| The problem |
Render every line of text in the material below as a numbered list, skipping blank lines and leaving the images out.

□ □ □ □

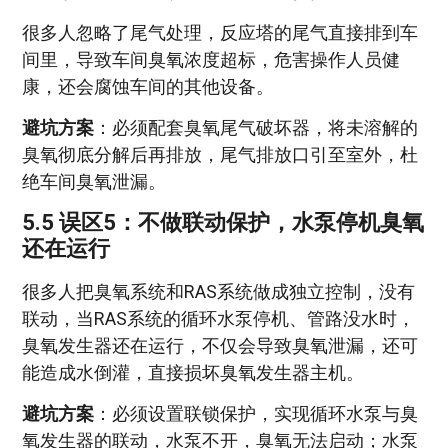
很多人忽略了尾气处理，反应塔的尾气直接排到车
间里，导致车间臭氧浓度超标，危害操作人员健
康，还会腐蚀车间的其他设备。
避坑方案
：必须配套臭氧尾气破坏器，将未溶解的
臭氧彻底分解后再排放，尾气排放口引至室外，杜
绝车间臭氧泄漏。
5.5 误区5：不做联动保护，水泵停机臭氧
还在运行
很多人把臭氧系统和RAS系统做成独立控制，没有
联动，当RAS系统的循环水泵停机、管路没水时，
臭氧发生器还在运行，不仅会导致臭氧泄漏，还可
能造成水倒灌，直接损坏臭氧发生器主机。
避坑方案
：必须设置联锁保护，实现循环水泵与臭
氧发生器的联动，水泵不开，臭氧无法启动；水泵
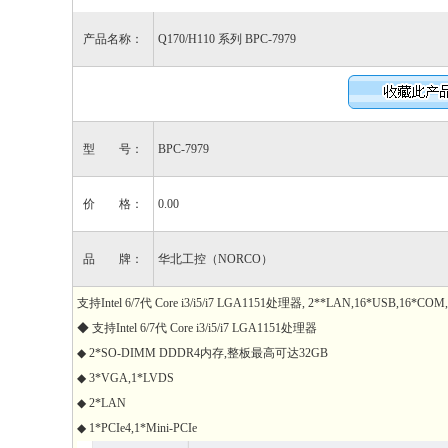
产品名称：
Q170/H110 系列 BPC-7979
型 号：
BPC-7979
价 格：
0.00
品 牌：
华北工控（NORCO）
支持Intel 6/7代 Core i3/i5/i7 LGA1151处理器, 2**LAN,16*USB,16*COM
◆ 支持Intel 6/7代 Core i3/i5/i7 LGA1151处理器
◆ 2*SO-DIMM DDDR4内存,整板最高可达32GB
◆ 3*VGA,1*LVDS
◆ 2*LAN
◆ 1*PCIe4,1*Mini-PCIe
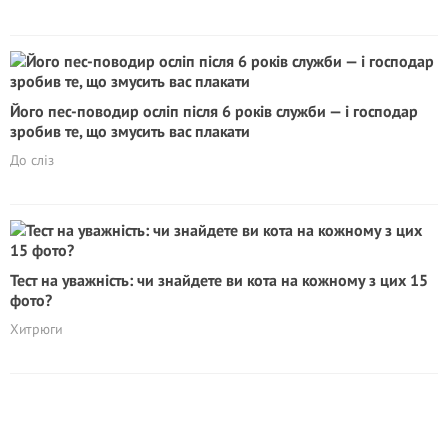
Його пес-поводир осліп після 6 років служби — і господар
зробив те, що змусить вас плакати
До сліз
Тест на уважність: чи знайдете ви кота на кожному з цих 15
фото?
Хитрюги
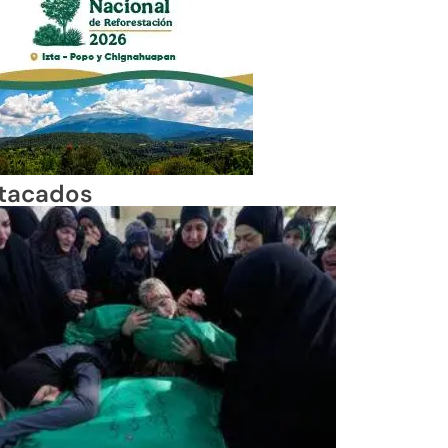
tacados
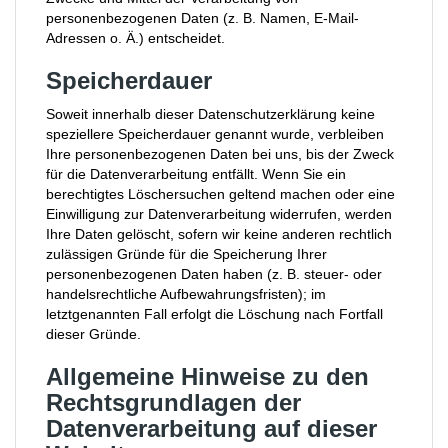
personenbezogenen Daten (z. B. Namen, E-Mail-
Adressen o. Ä.) entscheidet.
Speicherdauer
Soweit innerhalb dieser Datenschutzerklärung keine
speziellere Speicherdauer genannt wurde, verbleiben
Ihre personenbezogenen Daten bei uns, bis der Zweck
für die Datenverarbeitung entfällt. Wenn Sie ein
berechtigtes Löschersuchen geltend machen oder eine
Einwilligung zur Datenverarbeitung widerrufen, werden
Ihre Daten gelöscht, sofern wir keine anderen rechtlich
zulässigen Gründe für die Speicherung Ihrer
personenbezogenen Daten haben (z. B. steuer- oder
handelsrechtliche Aufbewahrungsfristen); im
letztgenannten Fall erfolgt die Löschung nach Fortfall
dieser Gründe.
Allgemeine Hinweise zu den
Rechtsgrundlagen der
Datenverarbeitung auf dieser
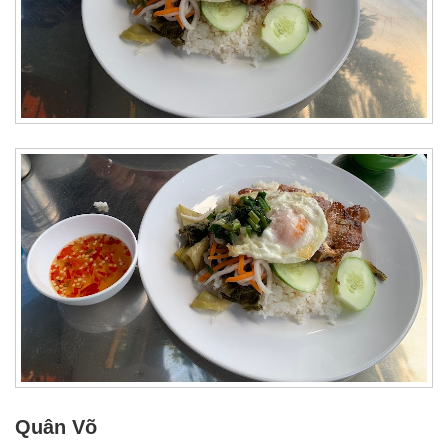
Quân Võ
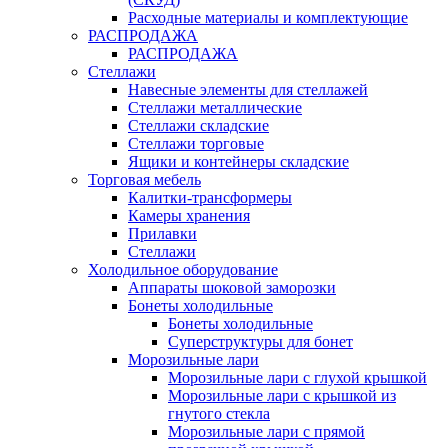
Расходные материалы и комплектующие
РАСПРОДАЖА
РАСПРОДАЖА
Стеллажи
Навесные элементы для стеллажей
Стеллажи металлические
Стеллажи складские
Стеллажи торговые
Ящики и контейнеры складские
Торговая мебель
Калитки-трансформеры
Камеры хранения
Прилавки
Стеллажи
Холодильное оборудование
Аппараты шоковой заморозки
Бонеты холодильные
Бонеты холодильные
Суперструктуры для бонет
Морозильные лари
Морозильные лари с глухой крышкой
Морозильные лари с крышкой из
гнутого стекла
Морозильные лари с прямой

□ □ □ □

| Response area |
1. 很多人忽略了尾气处理，反应塔的尾气直接排到车
2. 间里，导致车间臭氧浓度超标，危害操作人员健
3. 康，还会腐蚀车间的其他设备。
4. 避坑方案
5. ：必须配套臭氧尾气破坏器，将未溶解的
6. 臭氧彻底分解后再排放，尾气排放口引至室外，杜
7. 绝车间臭氧泄漏。
8. 5.5 误区5：不做联动保护，水泵停机臭氧
9. 还在运行
10. 很多人把臭氧系统和RAS系统做成独立控制，没有
11. 联动，当RAS系统的循环水泵停机、管路没水时，
12. 臭氧发生器还在运行，不仅会导致臭氧泄漏，还可
13. 能造成水倒灌，直接损坏臭氧发生器主机。
14. 避坑方案
15. ：必须设置联锁保护，实现循环水泵与臭
16. 氧发生器的联动，水泵不开，臭氧无法启动；水泵
17. 产品名称：
18. Q170/H110 系列 BPC-7979
19. 型 号：
20. BPC-7979
21. 价 格：
22. 0.00
23. 品 牌：
24. 华北工控（NORCO）
25. 支持Intel 6/7代 Core i3/i5/i7 LGA1151处理器, 2**LAN,16*USB,16*COM
26. ◆ 支持Intel 6/7代 Core i3/i5/i7 LGA1151处理器
27. ◆ 2*SO-DIMM DDDR4内存,整板最高可达32GB
28. ◆ 3*VGA,1*LVDS
29. ◆ 2*LAN
30. ◆ 1*PCIe4,1*Mini-PCIe
31. Його пес-поводир осліп після 6 років служби — і господар
32. зробив те, що змусить вас плакати
33. До сліз
34. Тест на уважність: чи знайдете ви кота на кожному з цих 15
35. фото?
36. Хитрюги
37. tacados
38. personenbezogenen Daten (z. B. Namen, E-Mail-
39. Adressen o. Ä.) entscheidet.
40. Speicherdauer
41. Soweit innerhalb dieser Datenschutzerklärung keine
42. speziellere Speicherdauer genannt wurde, verbleiben
43. Ihre personenbezogenen Daten bei uns, bis der Zweck
44. für die Datenverarbeitung entfällt. Wenn Sie ein
45. berechtigtes Löschersuchen geltend machen oder eine
46. Einwilligung zur Datenverarbeitung widerrufen, werden
47. Ihre Daten gelöscht, sofern wir keine anderen rechtlich
48. zulässigen Gründe für die Speicherung Ihrer
49. personenbezogenen Daten haben (z. B. steuer- oder
50. handelsrechtliche Aufbewahrungsfristen); im
51. letztgenannten Fall erfolgt die Löschung nach Fortfall
52. dieser Gründe.
53. Allgemeine Hinweise zu den
54. Rechtsgrundlagen der
55. Datenverarbeitung auf dieser
56. Quân Võ
57. Расходные материалы и комплектующие
58. РАСПРОДАЖА
59. РАСПРОДАЖА
60. Стеллажи
61. Навесные элементы для стеллажей
62. Стеллажи металлические
63. Стеллажи складские
64. Стеллажи торговые
65. Ящики и контейнеры складские
66. Торговая мебель
67. Калитки-трансформеры
68. Камеры хранения
69. Прилавки
70. Стеллажи
71. Холодильное оборудование
72. Аппараты шоковой заморозки
73. Бонеты холодильные
74. Бонеты холодильные
75. Суперструктуры для бонет
76. Морозильные лари
77. Морозильные лари с глухой крышкой
78. Морозильные лари с крышкой из
79. гнутого стекла
80. Морозильные лари с прямой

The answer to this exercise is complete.